(Entries taken from a collection)
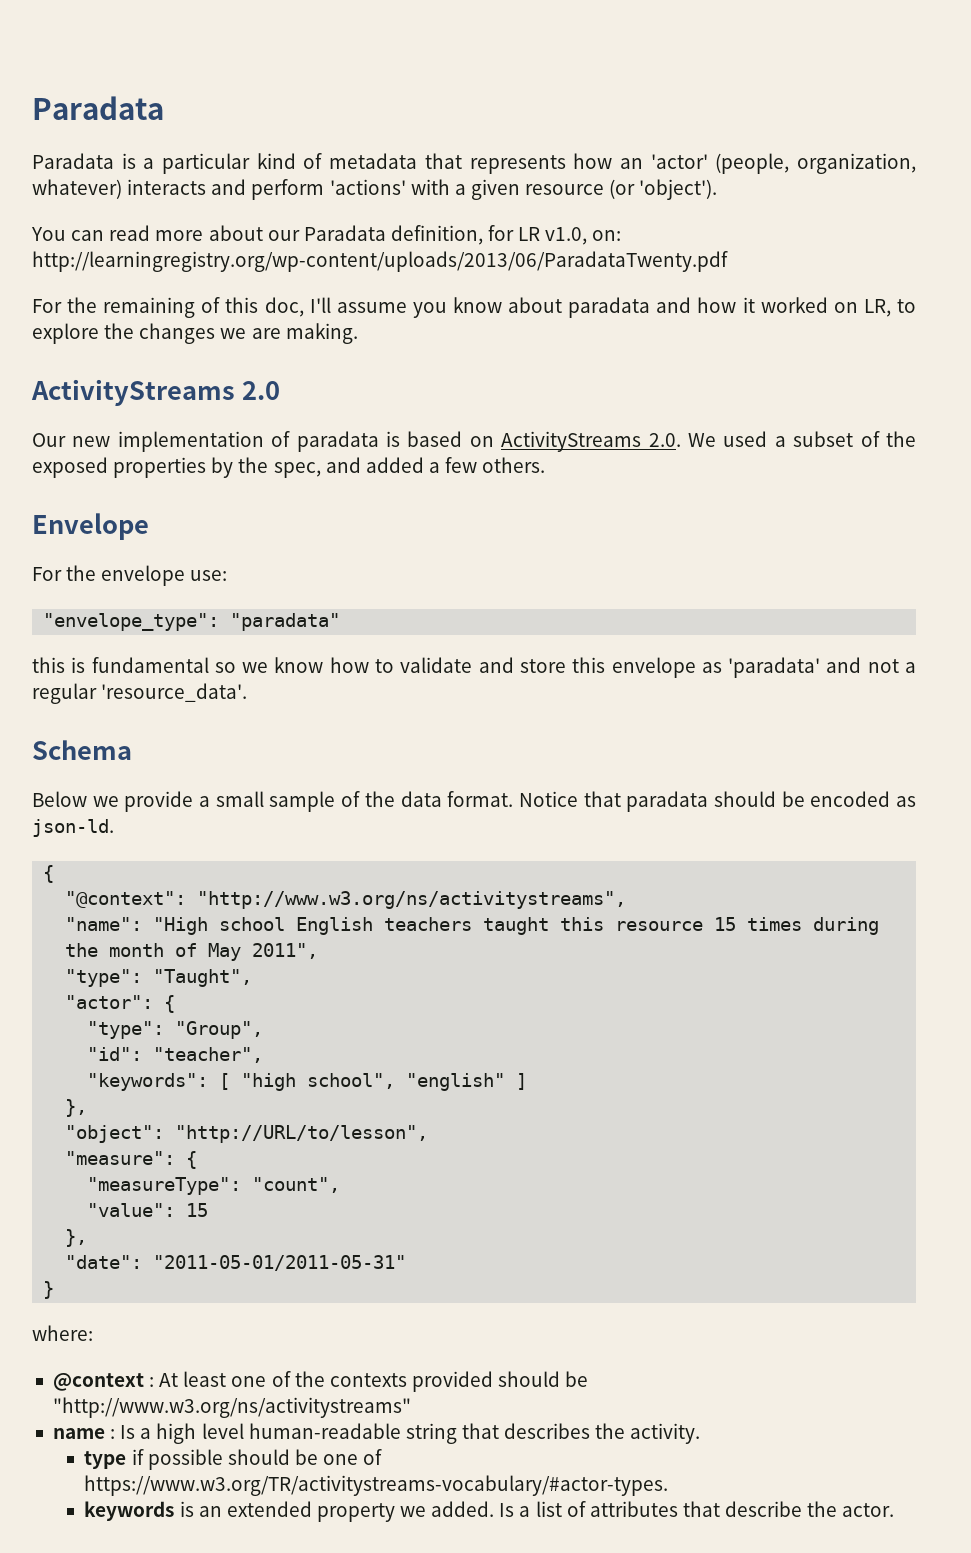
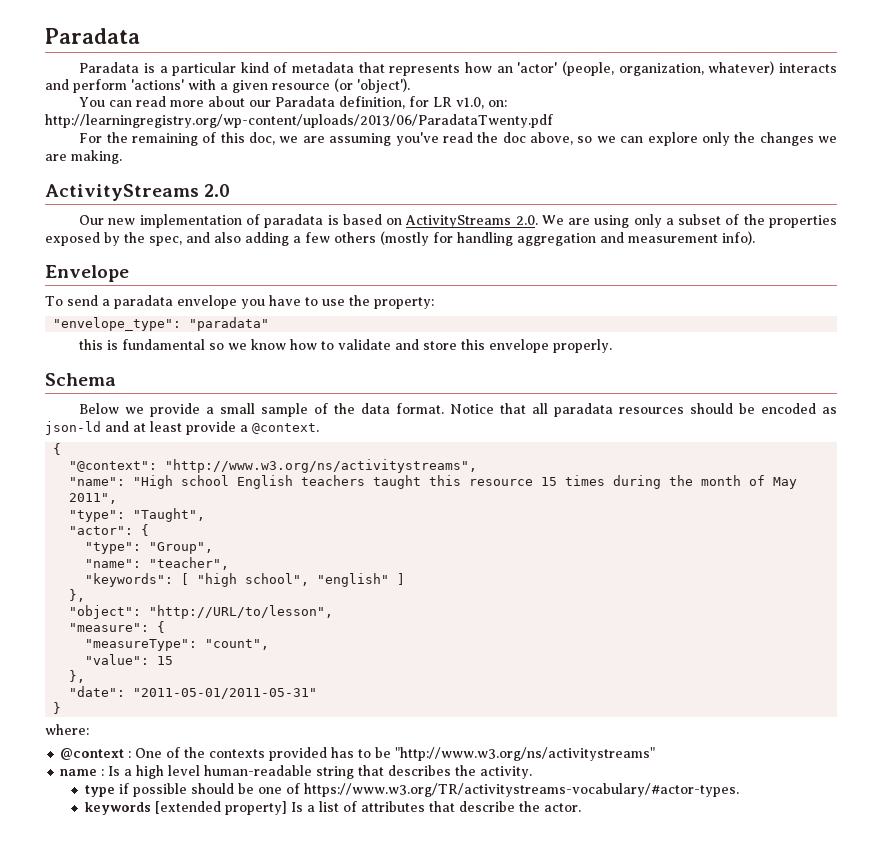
[309,297,916,318] [32,323,99,344] I'll assume you know about paradata and how it worked on LR, to explore -> [279,132,730,146] we are assuming you've read the doc above, so we can explore only
[723,431,768,447] used -> [568,214,662,228] are using only
[32,457,207,478] exposed properties -> [769,215,838,228] [45,232,100,246] properties exposed
[365,457,546,473] [32,513,149,540] [32,565,228,586] added a few others. // Envelope // For the envelope use: -> [214,231,755,246] [45,265,129,282] [45,295,434,309] also adding a few others (mostly for handling aggregation and measurement info). // Envelope // To send a paradata envelope you have to use the property:
[701,657,916,678] [32,683,248,704] as 'paradata' and not a regular 'resource_data'. -> [553,339,613,353] properly.
[626,791,709,812] paradata -> [532,403,685,417] all paradata resources
[32,819,114,837] json-ld. -> [45,421,319,435] json-ld and at least provide a @context.
[87,1047,143,1061] "id": -> [85,559,142,568] "name":
[159,1371,267,1387] At least one -> [135,748,163,758] One
[498,1371,561,1387] should -> [331,747,372,758] has to
[179,1501,495,1522] is an extended property we added. -> [154,801,287,815] [extended property]

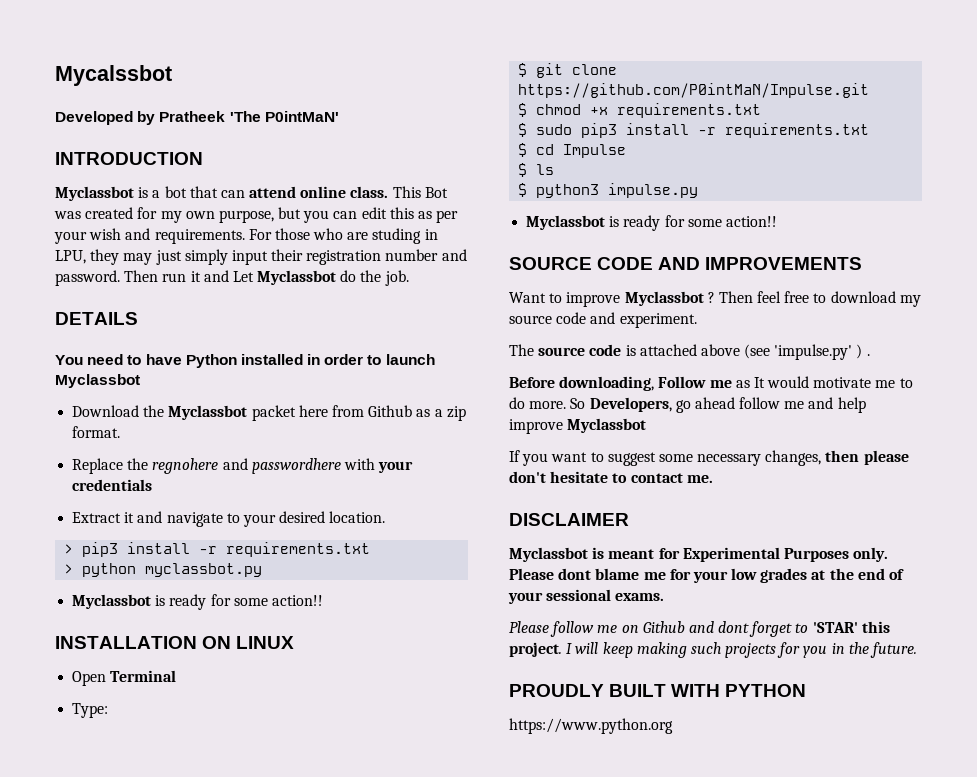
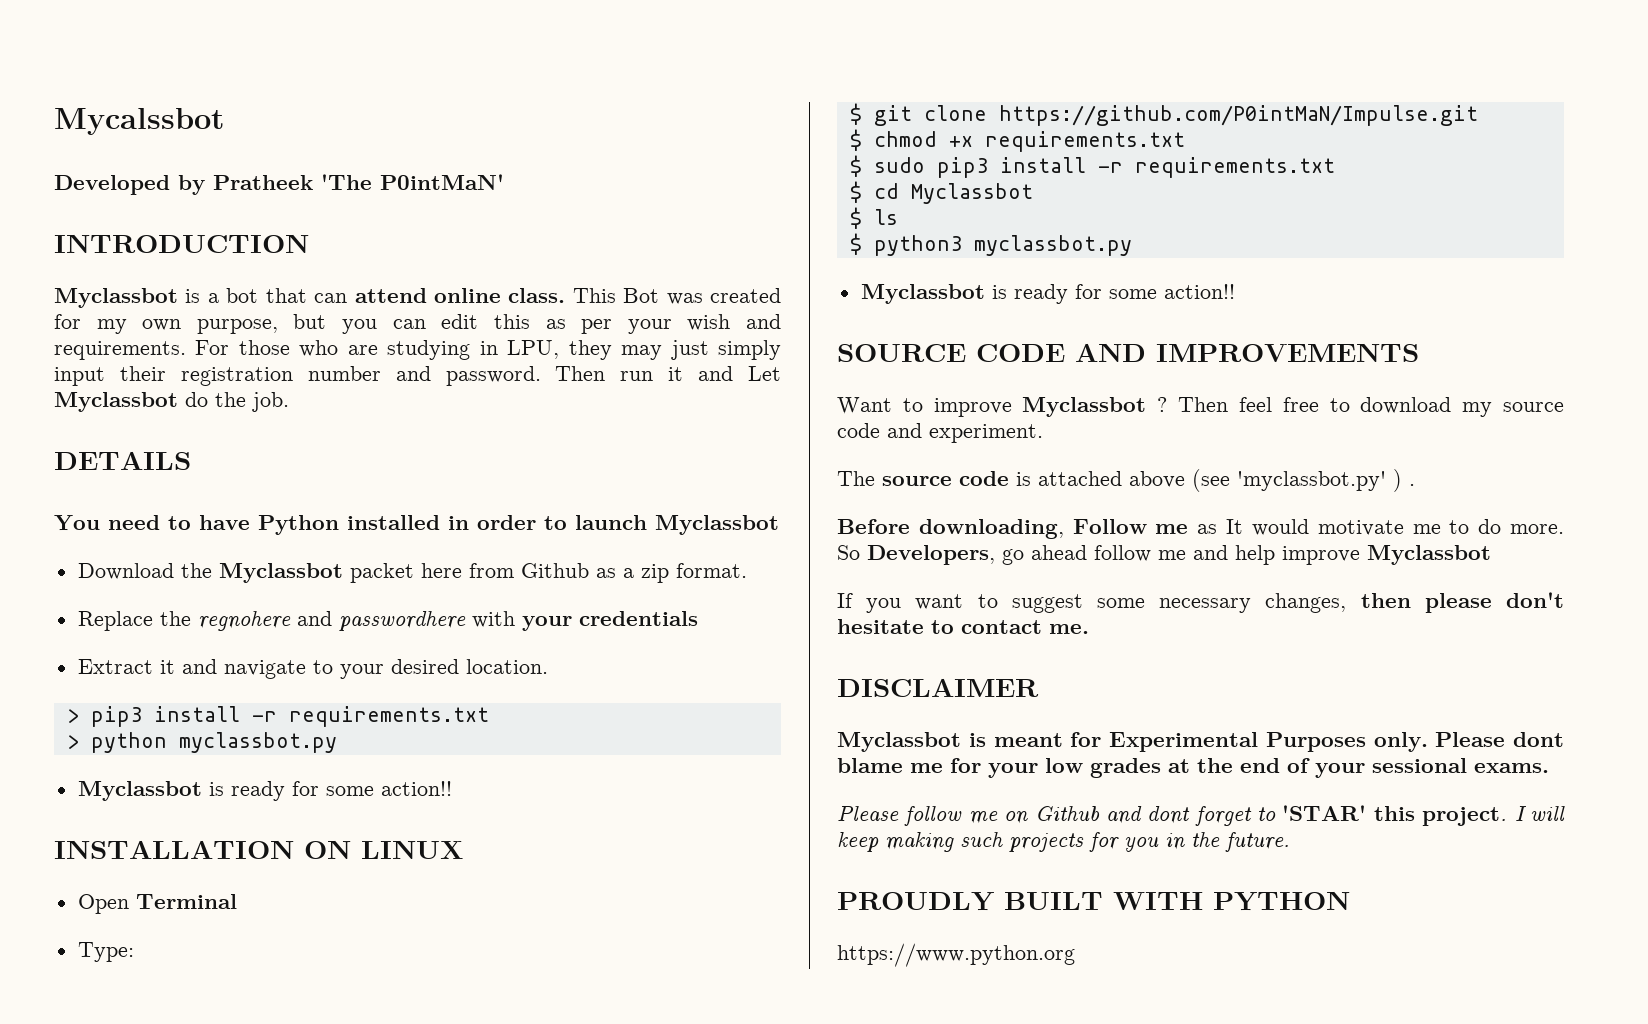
[372,228,422,244] studing -> [387,340,471,360] studying
[563,144,627,158] Impulse -> [910,183,1033,204] Myclassbot
[608,183,699,198] impulse.py -> [973,235,1132,256] myclassbot.py
[774,344,853,360] 'impulse.py' -> [1237,471,1386,491] 'myclassbot.py'

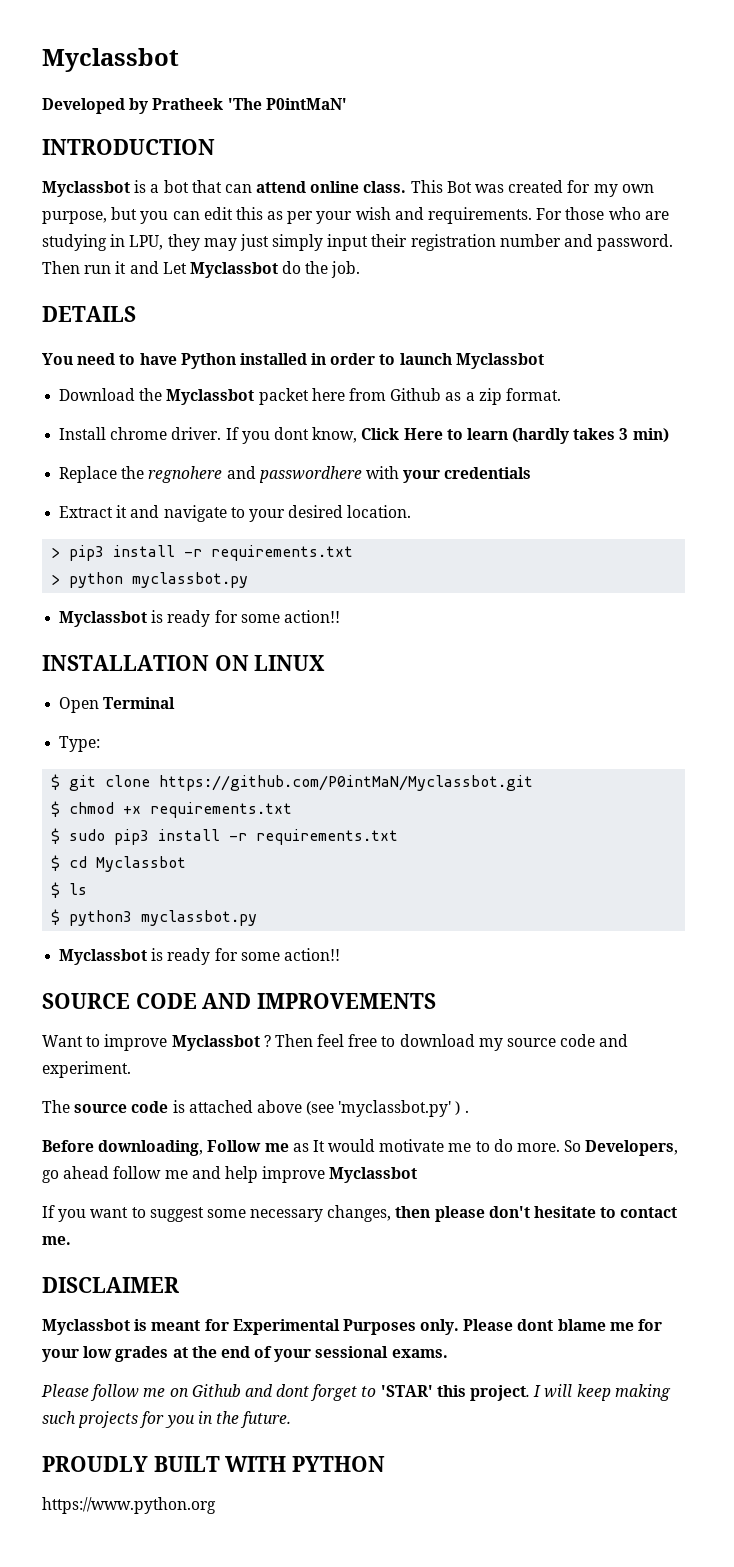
[54,108,224,135] Mycalssbot -> [42,48,179,72] Myclassbot
(747, 570) none -> [59,427,669,444] // Install chrome driver. If you dont know, Click Here to learn (hardly takes 3 min)
[998,105,1478,126] https://github.com/P0intMaN/Impulse.git -> [159,775,534,791] https://github.com/P0intMaN/Myclassbot.git

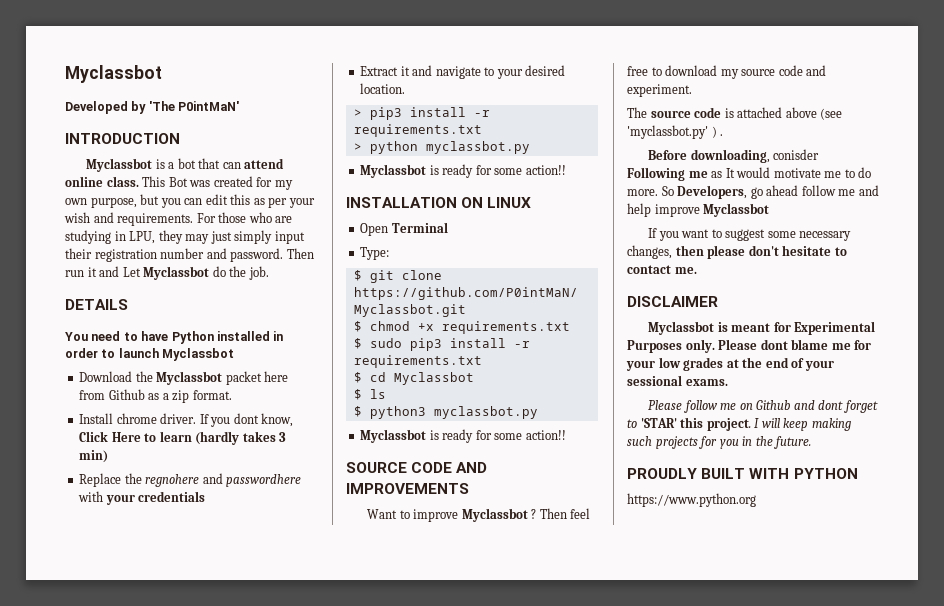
[152,98,224,110] Pratheek -> (147, 107) none
[207,1140,262,1152] Follow -> [773,149,820,160] [627,167,685,181] conisder Following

__TASK TO COMPLETE__
Return every line shown above without changing a word, and skip the pictures.

__EXERCISE SOLUTION__
[309,297,916,318] [32,323,99,344] I'll assume you know about paradata and how it worked on LR, to explore -> [279,132,730,146] we are assuming you've read the doc above, so we can explore only
[723,431,768,447] used -> [568,214,662,228] are using only
[32,457,207,478] exposed properties -> [769,215,838,228] [45,232,100,246] properties exposed
[365,457,546,473] [32,513,149,540] [32,565,228,586] added a few others. // Envelope // For the envelope use: -> [214,231,755,246] [45,265,129,282] [45,295,434,309] also adding a few others (mostly for handling aggregation and measurement info). // Envelope // To send a paradata envelope you have to use the property:
[701,657,916,678] [32,683,248,704] as 'paradata' and not a regular 'resource_data'. -> [553,339,613,353] properly.
[626,791,709,812] paradata -> [532,403,685,417] all paradata resources
[32,819,114,837] json-ld. -> [45,421,319,435] json-ld and at least provide a @context.
[87,1047,143,1061] "id": -> [85,559,142,568] "name":
[159,1371,267,1387] At least one -> [135,748,163,758] One
[498,1371,561,1387] should -> [331,747,372,758] has to
[179,1501,495,1522] is an extended property we added. -> [154,801,287,815] [extended property]

[372,228,422,244] studing -> [387,340,471,360] studying
[563,144,627,158] Impulse -> [910,183,1033,204] Myclassbot
[608,183,699,198] impulse.py -> [973,235,1132,256] myclassbot.py
[774,344,853,360] 'impulse.py' -> [1237,471,1386,491] 'myclassbot.py'

[54,108,224,135] Mycalssbot -> [42,48,179,72] Myclassbot
(747, 570) none -> [59,427,669,444] // Install chrome driver. If you dont know, Click Here to learn (hardly takes 3 min)
[998,105,1478,126] https://github.com/P0intMaN/Impulse.git -> [159,775,534,791] https://github.com/P0intMaN/Myclassbot.git

[152,98,224,110] Pratheek -> (147, 107) none
[207,1140,262,1152] Follow -> [773,149,820,160] [627,167,685,181] conisder Following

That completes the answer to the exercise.